ISSN 1754-5366

Indigenous Identity and Language: Some Considerations from Bolivia and Canada


The focus of this paper is on indigenous identity and language in Bolivia and Canada. In both these contexts there is great reluctance to treating indigenous peoples as those with internationally recognised juridical rights. The original inhabitants of North and South America have been referred to by a variety of labels (stemming from their distinct colonial histories) including “Native,” “Indian,” “Indigenous,” “First Nations,” etc. These group labels, when chosen and/or accepted, represent core symbols of culture and express meaningful identities. Moreover, identity may be formed, experienced and communicated through such labels.  Education is an important means by which such labels are accepted and identities are formed.

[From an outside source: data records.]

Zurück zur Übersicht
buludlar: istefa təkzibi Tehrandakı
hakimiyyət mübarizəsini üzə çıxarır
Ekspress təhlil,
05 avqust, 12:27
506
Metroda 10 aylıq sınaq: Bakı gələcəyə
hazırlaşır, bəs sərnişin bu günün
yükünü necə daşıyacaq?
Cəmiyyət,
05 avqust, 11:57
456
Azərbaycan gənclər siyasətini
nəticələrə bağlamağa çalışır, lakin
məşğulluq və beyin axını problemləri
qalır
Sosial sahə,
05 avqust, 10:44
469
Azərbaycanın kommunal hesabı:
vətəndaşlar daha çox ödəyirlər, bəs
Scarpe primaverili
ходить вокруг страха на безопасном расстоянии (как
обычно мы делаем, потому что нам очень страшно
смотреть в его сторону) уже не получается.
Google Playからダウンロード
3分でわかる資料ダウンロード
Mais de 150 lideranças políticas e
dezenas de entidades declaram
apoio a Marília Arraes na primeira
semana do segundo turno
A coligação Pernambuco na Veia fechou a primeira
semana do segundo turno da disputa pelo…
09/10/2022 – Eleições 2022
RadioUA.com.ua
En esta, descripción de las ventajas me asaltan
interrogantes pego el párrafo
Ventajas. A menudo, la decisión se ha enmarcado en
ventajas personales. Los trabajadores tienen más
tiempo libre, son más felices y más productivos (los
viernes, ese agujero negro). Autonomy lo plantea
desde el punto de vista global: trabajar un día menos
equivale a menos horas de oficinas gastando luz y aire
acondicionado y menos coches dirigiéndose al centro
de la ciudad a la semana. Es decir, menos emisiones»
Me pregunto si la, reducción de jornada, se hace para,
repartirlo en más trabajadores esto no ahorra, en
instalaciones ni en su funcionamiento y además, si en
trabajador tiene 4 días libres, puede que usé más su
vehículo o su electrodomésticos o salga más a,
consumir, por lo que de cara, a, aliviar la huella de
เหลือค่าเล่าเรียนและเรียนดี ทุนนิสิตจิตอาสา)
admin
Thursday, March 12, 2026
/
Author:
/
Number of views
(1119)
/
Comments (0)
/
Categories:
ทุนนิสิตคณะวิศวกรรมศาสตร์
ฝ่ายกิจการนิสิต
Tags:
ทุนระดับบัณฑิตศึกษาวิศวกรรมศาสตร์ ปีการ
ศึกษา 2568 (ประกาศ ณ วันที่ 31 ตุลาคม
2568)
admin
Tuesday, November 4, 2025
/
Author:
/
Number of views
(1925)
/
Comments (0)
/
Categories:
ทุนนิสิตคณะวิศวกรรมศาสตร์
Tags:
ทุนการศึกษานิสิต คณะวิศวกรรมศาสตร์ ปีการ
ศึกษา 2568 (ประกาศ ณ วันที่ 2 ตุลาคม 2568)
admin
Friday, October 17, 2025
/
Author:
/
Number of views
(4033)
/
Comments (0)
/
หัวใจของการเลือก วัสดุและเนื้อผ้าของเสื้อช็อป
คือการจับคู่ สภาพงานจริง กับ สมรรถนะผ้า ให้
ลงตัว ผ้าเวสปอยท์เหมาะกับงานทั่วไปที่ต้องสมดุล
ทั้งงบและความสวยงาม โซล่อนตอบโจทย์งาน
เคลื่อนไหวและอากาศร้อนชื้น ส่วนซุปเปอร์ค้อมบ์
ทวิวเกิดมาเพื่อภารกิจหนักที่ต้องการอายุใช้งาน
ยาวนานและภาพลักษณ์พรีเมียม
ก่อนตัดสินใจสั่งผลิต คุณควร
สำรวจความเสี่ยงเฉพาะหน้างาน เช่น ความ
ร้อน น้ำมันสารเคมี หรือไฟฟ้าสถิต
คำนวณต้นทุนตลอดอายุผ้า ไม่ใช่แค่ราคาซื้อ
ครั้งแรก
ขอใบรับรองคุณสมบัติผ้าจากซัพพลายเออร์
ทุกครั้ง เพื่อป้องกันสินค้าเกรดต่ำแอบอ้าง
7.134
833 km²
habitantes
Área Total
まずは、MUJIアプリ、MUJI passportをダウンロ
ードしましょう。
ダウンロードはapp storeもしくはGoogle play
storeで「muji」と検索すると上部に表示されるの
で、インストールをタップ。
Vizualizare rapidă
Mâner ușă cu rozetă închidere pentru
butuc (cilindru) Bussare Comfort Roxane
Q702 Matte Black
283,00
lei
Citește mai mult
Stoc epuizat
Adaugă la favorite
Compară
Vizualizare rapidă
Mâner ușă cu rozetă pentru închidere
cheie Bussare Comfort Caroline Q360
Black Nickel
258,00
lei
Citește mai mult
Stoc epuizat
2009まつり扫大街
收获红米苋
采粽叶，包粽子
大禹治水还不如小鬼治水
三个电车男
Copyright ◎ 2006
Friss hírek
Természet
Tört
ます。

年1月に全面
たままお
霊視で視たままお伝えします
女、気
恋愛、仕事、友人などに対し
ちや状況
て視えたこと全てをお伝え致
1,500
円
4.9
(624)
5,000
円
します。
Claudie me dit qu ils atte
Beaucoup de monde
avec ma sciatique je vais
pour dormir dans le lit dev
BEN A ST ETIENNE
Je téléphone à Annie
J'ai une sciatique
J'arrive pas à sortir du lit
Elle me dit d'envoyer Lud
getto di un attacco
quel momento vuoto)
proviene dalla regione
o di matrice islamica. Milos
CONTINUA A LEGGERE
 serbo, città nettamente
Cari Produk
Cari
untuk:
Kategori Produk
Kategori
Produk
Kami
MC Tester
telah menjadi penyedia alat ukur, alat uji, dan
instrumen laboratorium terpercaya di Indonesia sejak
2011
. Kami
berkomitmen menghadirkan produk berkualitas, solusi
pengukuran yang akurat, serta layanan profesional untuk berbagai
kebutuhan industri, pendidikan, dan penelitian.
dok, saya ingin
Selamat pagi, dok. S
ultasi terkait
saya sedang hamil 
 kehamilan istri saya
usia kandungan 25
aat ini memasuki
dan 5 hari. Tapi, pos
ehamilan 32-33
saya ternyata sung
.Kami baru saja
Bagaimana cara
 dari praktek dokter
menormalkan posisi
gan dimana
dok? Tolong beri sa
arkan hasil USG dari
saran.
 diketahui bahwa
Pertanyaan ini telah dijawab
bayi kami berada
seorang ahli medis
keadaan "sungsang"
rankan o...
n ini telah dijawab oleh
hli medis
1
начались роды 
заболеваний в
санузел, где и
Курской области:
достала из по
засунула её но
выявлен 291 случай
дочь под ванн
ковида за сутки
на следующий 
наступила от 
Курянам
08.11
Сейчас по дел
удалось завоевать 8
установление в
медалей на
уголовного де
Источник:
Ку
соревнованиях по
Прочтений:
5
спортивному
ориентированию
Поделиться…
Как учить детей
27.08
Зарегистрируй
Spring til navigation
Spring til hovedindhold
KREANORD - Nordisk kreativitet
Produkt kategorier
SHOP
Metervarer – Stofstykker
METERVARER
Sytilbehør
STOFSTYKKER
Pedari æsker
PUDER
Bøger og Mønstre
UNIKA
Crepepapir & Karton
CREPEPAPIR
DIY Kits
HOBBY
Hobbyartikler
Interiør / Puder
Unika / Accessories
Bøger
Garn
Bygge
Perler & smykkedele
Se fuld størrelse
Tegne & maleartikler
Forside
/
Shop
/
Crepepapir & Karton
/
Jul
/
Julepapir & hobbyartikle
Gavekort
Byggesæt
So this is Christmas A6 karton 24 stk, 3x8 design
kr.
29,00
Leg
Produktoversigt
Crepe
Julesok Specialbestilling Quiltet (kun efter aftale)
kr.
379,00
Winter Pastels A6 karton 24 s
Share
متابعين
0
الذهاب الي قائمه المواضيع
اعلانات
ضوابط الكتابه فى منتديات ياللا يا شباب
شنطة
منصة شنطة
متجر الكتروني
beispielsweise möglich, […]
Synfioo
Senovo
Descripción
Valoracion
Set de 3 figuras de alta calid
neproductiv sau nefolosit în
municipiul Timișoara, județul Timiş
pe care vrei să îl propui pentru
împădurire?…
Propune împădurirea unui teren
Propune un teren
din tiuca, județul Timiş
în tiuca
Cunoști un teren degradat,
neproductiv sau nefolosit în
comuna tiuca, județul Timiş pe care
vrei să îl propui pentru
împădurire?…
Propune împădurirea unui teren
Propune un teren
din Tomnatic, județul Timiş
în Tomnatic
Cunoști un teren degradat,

In this paper the relationship between identity, language and education is explored amongst indigenous communities in Bolivia and Canada.  The Bolivian situation, where Aymara and Quechua speakers constitute a majority of the population, and where Spanish is replacing these languages at the national level, is discussed first with reference to the appropriateness of the language education policies and identification.  The Canadian situation, where indigenous peoples are in a small minority, and where English and French are the national languages, is considered next.  The discussion is extended and complemented by a small-scale social psychological study in Bolivia (amongst Aymara in Tiwanaku) and Canada (amongst Fisher River Cree in Manitoba and Haida in British Columbia). Overall, having considered the Bolivian and Canadian contexts, it is argued that the education and linguistic survival of indigenous peoples must clearly engage with self-determined categorizations in their appropriate socio-structural and temporal contexts.